=== Section Start ===
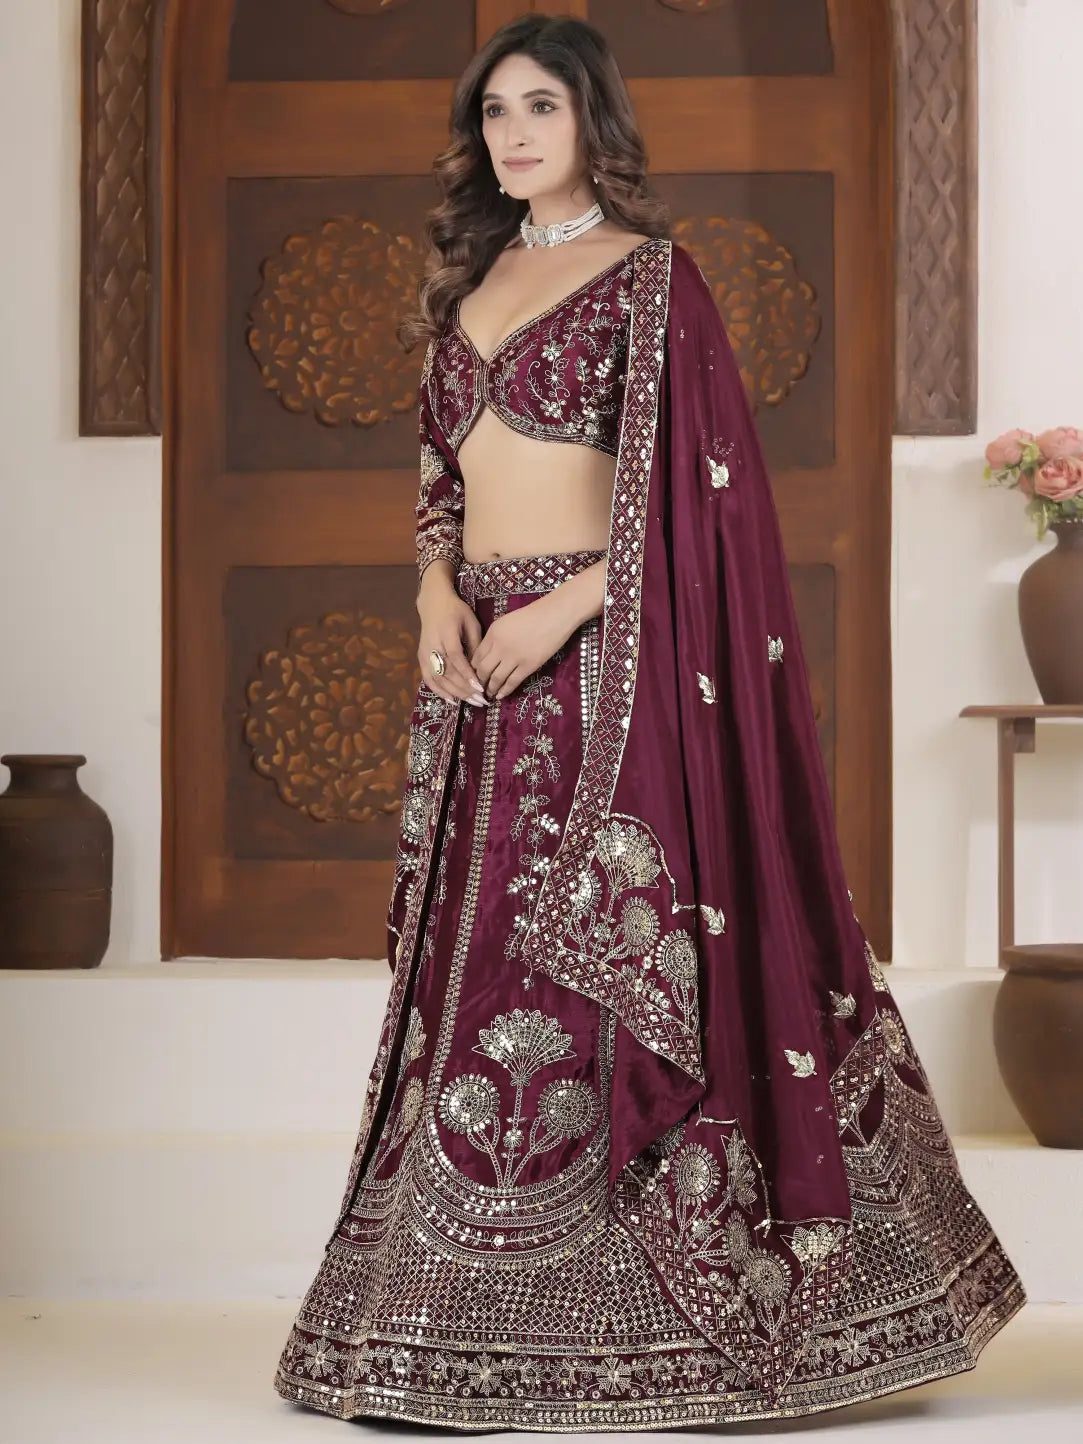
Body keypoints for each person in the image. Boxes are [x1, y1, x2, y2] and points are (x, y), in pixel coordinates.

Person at [274, 13, 1025, 1430]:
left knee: (576, 980)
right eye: (495, 110)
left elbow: (700, 512)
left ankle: (652, 1323)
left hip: (607, 672)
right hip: (479, 675)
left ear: (593, 120)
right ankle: (447, 1331)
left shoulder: (655, 282)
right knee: (468, 984)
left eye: (542, 107)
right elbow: (440, 472)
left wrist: (562, 610)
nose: (514, 134)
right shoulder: (473, 280)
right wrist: (436, 593)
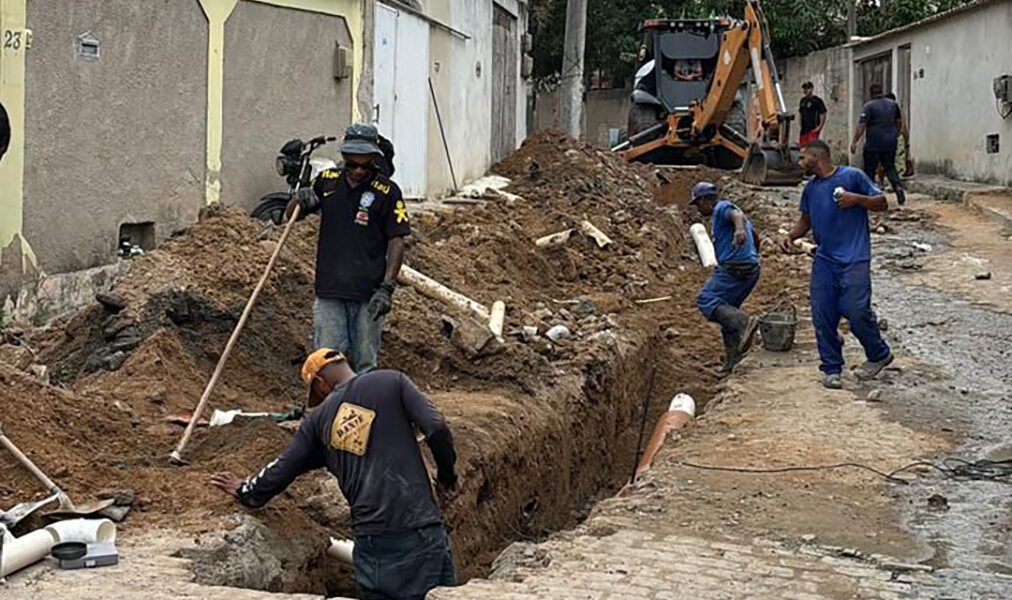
=== Section End ===
**How to complete this task**
Without any pictures, write out the lines running from the one containing "right ankle: (447, 1331)" through the end of the listing above, both included, exactly as given.

**Solution**
right ankle: (447, 1331)
left shoulder: (655, 282)
right knee: (468, 984)
left eye: (542, 107)
right elbow: (440, 472)
left wrist: (562, 610)
nose: (514, 134)
right shoulder: (473, 280)
right wrist: (436, 593)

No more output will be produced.